FOL-Pretrain: A complexity annotated corpus of first-order logic
- URL: http://arxiv.org/abs/2505.14932v1
- Date: Tue, 20 May 2025 21:38:28 GMT
- Title: FOL-Pretrain: A complexity annotated corpus of first-order logic
- Authors: Isabelle Lee, Sarah Liaw, Dani Yogatama,
- Abstract summary: Transformer-based large language models (LLMs) have demonstrated remarkable reasoning capabilities.<n>Despite recent efforts to reverse-engineer LLM behavior, our understanding of how these models internalize and execute complex algorithms remains limited.<n>We introduce a large-scale, fully open, complexity-annotated dataset of first-order logic reasoning traces.

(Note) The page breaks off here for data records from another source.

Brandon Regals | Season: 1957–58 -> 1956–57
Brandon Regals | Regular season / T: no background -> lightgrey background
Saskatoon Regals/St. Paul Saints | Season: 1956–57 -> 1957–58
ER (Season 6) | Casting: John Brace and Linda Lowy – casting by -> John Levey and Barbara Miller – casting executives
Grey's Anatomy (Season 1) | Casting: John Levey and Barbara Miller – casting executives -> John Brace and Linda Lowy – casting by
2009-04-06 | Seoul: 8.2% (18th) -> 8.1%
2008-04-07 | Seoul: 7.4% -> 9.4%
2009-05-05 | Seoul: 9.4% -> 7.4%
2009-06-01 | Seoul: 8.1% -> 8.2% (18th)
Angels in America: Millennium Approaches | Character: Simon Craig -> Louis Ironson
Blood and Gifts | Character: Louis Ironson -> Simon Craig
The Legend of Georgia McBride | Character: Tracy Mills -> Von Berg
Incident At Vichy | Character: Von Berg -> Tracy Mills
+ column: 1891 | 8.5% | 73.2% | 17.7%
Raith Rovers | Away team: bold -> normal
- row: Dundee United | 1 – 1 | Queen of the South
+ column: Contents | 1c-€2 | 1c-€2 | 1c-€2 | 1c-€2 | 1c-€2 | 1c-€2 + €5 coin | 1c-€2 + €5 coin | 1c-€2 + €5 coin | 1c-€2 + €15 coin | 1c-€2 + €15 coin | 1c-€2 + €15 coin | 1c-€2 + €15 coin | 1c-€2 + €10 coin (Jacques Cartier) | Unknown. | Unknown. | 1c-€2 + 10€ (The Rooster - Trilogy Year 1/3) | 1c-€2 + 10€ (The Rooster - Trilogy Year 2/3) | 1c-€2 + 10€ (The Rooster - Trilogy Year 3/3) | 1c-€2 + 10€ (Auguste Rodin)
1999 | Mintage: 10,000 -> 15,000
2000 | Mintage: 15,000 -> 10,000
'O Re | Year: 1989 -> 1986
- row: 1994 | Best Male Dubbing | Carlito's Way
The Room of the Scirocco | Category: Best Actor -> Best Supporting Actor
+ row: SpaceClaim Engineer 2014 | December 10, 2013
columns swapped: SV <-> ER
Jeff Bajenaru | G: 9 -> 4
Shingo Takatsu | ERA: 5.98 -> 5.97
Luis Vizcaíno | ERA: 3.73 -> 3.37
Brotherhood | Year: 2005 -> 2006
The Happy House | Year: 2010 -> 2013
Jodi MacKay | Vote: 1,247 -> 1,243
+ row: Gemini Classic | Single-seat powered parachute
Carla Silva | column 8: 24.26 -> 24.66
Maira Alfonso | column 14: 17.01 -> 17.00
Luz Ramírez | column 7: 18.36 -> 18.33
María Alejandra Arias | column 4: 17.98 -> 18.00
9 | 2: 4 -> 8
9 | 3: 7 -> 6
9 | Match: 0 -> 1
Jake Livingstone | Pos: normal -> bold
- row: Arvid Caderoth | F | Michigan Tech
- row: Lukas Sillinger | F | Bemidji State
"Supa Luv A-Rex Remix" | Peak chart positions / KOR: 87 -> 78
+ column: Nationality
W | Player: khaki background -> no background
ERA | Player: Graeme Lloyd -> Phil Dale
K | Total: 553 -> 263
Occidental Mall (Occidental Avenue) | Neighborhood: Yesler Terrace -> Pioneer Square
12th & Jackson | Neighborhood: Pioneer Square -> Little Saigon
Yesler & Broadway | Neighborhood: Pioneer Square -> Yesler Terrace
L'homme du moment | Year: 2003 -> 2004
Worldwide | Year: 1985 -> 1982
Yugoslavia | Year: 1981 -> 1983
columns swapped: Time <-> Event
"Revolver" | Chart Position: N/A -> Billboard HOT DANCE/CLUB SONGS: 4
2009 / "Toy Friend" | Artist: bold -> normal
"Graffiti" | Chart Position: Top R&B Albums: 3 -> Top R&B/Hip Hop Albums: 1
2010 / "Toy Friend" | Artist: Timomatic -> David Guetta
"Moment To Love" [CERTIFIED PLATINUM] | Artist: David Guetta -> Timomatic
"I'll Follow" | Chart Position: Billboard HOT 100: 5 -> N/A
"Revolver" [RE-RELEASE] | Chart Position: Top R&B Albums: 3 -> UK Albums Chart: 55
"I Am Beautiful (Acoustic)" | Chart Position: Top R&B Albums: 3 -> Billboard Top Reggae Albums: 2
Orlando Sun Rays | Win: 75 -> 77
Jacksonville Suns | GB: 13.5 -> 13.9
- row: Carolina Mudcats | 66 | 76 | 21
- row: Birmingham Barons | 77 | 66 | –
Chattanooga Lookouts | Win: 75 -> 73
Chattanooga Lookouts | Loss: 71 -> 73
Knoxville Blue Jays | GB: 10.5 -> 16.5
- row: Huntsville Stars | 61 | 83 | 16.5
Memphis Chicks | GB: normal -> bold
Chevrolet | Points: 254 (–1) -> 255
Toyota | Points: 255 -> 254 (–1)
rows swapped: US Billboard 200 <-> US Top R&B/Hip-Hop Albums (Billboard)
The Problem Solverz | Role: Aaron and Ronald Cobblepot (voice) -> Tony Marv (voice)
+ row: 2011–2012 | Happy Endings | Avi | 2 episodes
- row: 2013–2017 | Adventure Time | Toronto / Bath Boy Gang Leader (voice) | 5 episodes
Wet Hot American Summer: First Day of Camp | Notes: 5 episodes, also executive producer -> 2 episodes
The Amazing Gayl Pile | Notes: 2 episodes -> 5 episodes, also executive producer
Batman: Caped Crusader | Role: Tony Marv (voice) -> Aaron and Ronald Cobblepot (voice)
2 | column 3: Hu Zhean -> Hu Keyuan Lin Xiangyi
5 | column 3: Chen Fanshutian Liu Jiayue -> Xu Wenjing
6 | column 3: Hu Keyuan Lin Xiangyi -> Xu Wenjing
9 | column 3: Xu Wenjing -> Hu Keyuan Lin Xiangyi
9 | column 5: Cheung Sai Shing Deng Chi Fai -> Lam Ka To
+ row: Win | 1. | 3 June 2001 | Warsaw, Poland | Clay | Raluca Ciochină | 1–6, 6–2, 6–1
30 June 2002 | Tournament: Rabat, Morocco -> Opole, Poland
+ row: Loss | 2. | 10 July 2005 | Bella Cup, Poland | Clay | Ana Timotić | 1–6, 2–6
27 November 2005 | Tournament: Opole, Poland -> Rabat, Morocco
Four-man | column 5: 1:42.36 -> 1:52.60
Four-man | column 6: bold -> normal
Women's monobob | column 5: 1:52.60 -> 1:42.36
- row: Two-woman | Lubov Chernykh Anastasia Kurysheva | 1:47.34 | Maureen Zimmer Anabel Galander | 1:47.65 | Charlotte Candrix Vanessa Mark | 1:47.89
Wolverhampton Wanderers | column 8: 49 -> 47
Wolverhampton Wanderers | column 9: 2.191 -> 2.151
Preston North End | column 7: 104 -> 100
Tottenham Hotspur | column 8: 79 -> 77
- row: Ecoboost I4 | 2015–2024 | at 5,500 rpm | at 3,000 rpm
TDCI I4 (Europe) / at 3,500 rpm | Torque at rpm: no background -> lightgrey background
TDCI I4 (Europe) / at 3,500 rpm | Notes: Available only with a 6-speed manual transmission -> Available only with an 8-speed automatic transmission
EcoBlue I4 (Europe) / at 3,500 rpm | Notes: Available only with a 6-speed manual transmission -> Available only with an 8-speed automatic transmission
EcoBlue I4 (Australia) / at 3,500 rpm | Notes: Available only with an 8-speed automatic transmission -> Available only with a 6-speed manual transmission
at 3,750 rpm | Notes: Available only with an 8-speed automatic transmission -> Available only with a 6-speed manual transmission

- Score: 16.061040115094592
- License: http://creativecommons.org/licenses/by/4.0/
- Abstract: Transformer-based large language models (LLMs) have demonstrated remarkable reasoning capabilities such as coding and solving mathematical problems to commonsense inference. While these tasks vary in complexity, they all require models to integrate and compute over structured information. Despite recent efforts to reverse-engineer LLM behavior through controlled experiments, our understanding of how these models internalize and execute complex algorithms remains limited. Progress has largely been confined to small-scale studies or shallow tasks such as basic arithmetic and grammatical pattern matching. One barrier to deeper understanding is the nature of pretraining data -- vast, heterogeneous, and often poorly annotated, making it difficult to isolate mechanisms of reasoning. To bridge this gap, we introduce a large-scale, fully open, complexity-annotated dataset of first-order logic reasoning traces, designed to probe and analyze algorithmic reasoning in LLMs. The dataset consists of 3.5 billion tokens, including 8.8 million LLM-augmented, human-annotated examples and 7.5 million synthetically generated examples. Each synthetic example is verifiably correct, produced by a custom automated theorem solver, and accompanied by metadata tracing its algorithmic provenance. We aim to provide a scalable, interpretable artifact for studying how LLMs learn and generalize symbolic reasoning processes, paving the way for more transparent and targeted investigations into the algorithmic capabilities of modern models.